*** Opening Supplied entries ***

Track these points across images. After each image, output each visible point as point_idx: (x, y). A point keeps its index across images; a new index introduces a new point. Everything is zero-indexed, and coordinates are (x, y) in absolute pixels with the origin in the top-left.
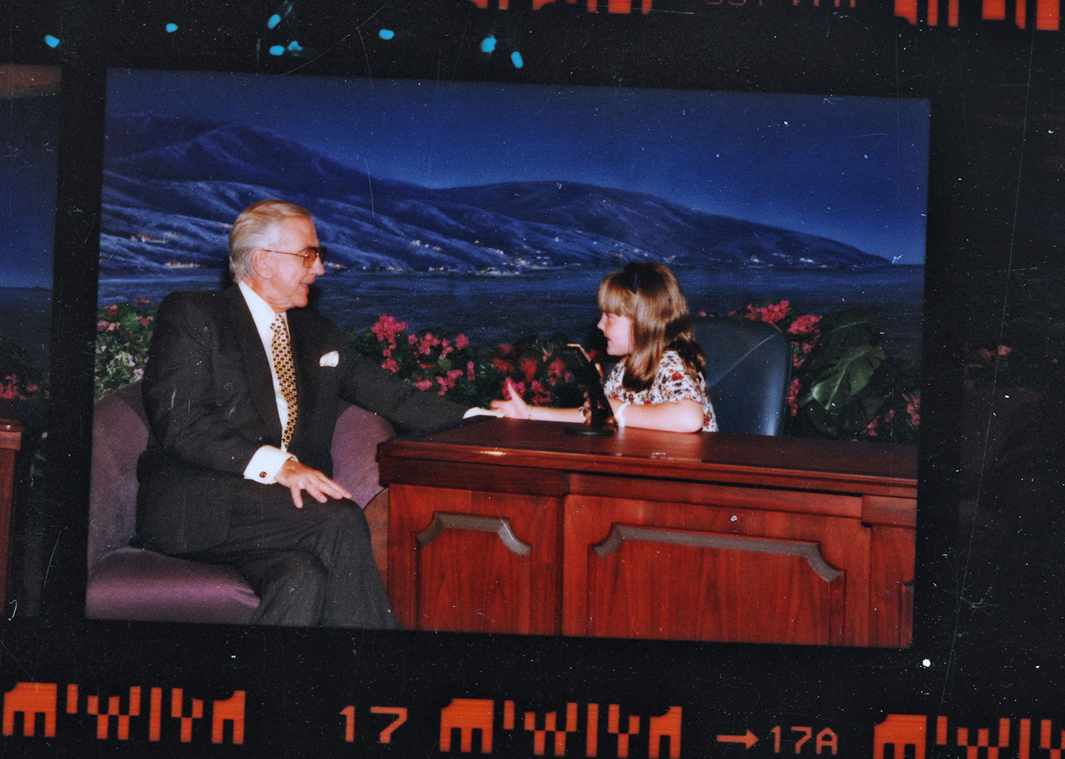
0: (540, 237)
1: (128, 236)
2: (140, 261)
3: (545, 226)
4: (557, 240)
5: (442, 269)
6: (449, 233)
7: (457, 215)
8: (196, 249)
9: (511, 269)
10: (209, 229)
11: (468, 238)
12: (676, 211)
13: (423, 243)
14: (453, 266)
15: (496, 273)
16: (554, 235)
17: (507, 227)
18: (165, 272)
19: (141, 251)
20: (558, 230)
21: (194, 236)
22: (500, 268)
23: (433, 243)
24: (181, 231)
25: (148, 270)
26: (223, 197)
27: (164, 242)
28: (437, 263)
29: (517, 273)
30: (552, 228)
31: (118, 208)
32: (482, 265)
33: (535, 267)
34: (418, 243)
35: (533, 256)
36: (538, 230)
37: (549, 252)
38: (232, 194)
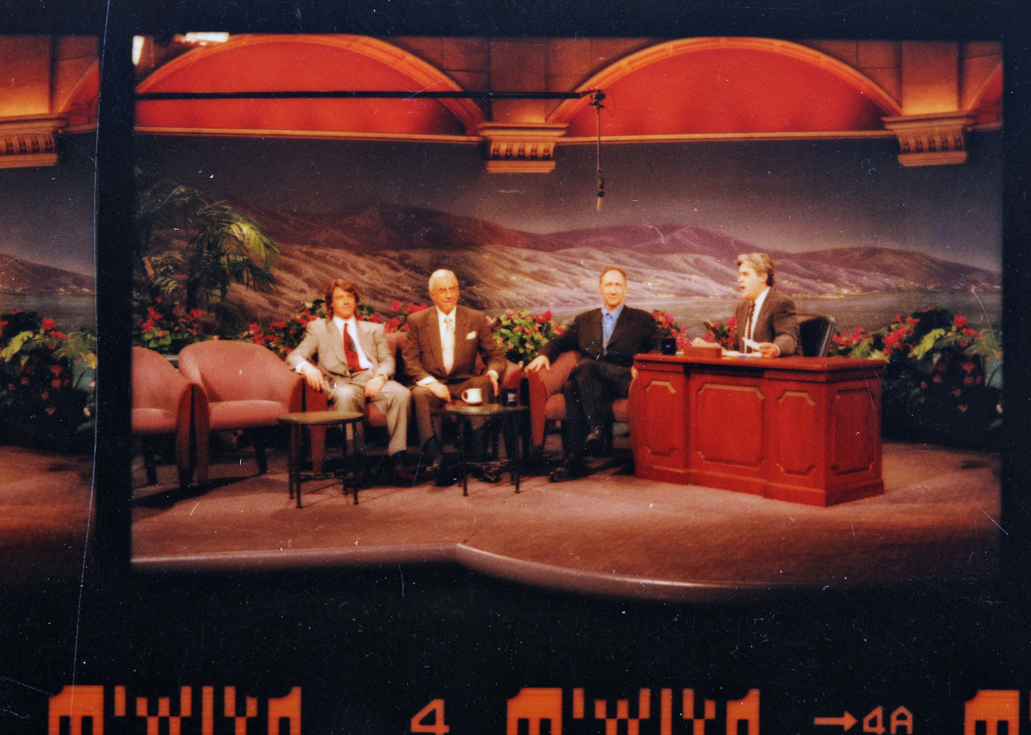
0: (854, 277)
1: (641, 282)
2: (647, 294)
3: (857, 271)
4: (864, 278)
5: (800, 295)
6: (803, 276)
7: (807, 267)
8: (673, 287)
9: (838, 294)
10: (679, 277)
11: (815, 278)
12: (933, 261)
13: (790, 281)
14: (806, 293)
15: (830, 296)
16: (862, 275)
17: (835, 272)
18: (659, 299)
19: (648, 289)
20: (865, 273)
21: (673, 281)
22: (832, 293)
23: (794, 281)
24: (666, 279)
25: (650, 299)
26: (686, 262)
27: (657, 285)
28: (797, 292)
29: (842, 297)
30: (861, 272)
31: (635, 269)
32: (821, 293)
33: (852, 293)
34: (786, 282)
35: (851, 287)
36: (854, 273)
37: (860, 285)
38: (691, 260)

*** Closing Supplied entries ***

Your assignment ▸
Pictures aside, retype all of the entries word for word.

Output below ▸
Track these points across images. After each image, output each visible point as point_idx: (x, y). A point keeps its index across images; a new index introduces a new point. Everything is zero-indexed, and coordinates are (x, y) in absolute pixels with the origin in the top-left.
0: (540, 237)
1: (128, 236)
2: (140, 261)
3: (545, 226)
4: (557, 240)
5: (442, 269)
6: (449, 233)
7: (457, 215)
8: (196, 249)
9: (511, 269)
10: (209, 229)
11: (468, 238)
12: (676, 211)
13: (423, 243)
14: (453, 266)
15: (496, 273)
16: (554, 235)
17: (507, 227)
18: (165, 272)
19: (141, 251)
20: (558, 230)
21: (194, 236)
22: (500, 268)
23: (433, 243)
24: (181, 231)
25: (148, 270)
26: (223, 197)
27: (164, 242)
28: (437, 263)
29: (517, 273)
30: (552, 228)
31: (118, 208)
32: (482, 265)
33: (535, 267)
34: (418, 243)
35: (533, 256)
36: (538, 230)
37: (549, 252)
38: (232, 194)
0: (854, 277)
1: (641, 282)
2: (647, 294)
3: (857, 271)
4: (864, 278)
5: (800, 295)
6: (803, 276)
7: (807, 267)
8: (673, 287)
9: (838, 294)
10: (679, 277)
11: (815, 278)
12: (933, 261)
13: (790, 281)
14: (806, 293)
15: (830, 296)
16: (862, 275)
17: (835, 272)
18: (659, 299)
19: (648, 289)
20: (865, 273)
21: (673, 281)
22: (832, 293)
23: (794, 281)
24: (666, 279)
25: (650, 299)
26: (686, 262)
27: (657, 285)
28: (797, 292)
29: (842, 297)
30: (861, 272)
31: (635, 269)
32: (821, 293)
33: (852, 293)
34: (786, 282)
35: (851, 287)
36: (854, 273)
37: (860, 285)
38: (691, 260)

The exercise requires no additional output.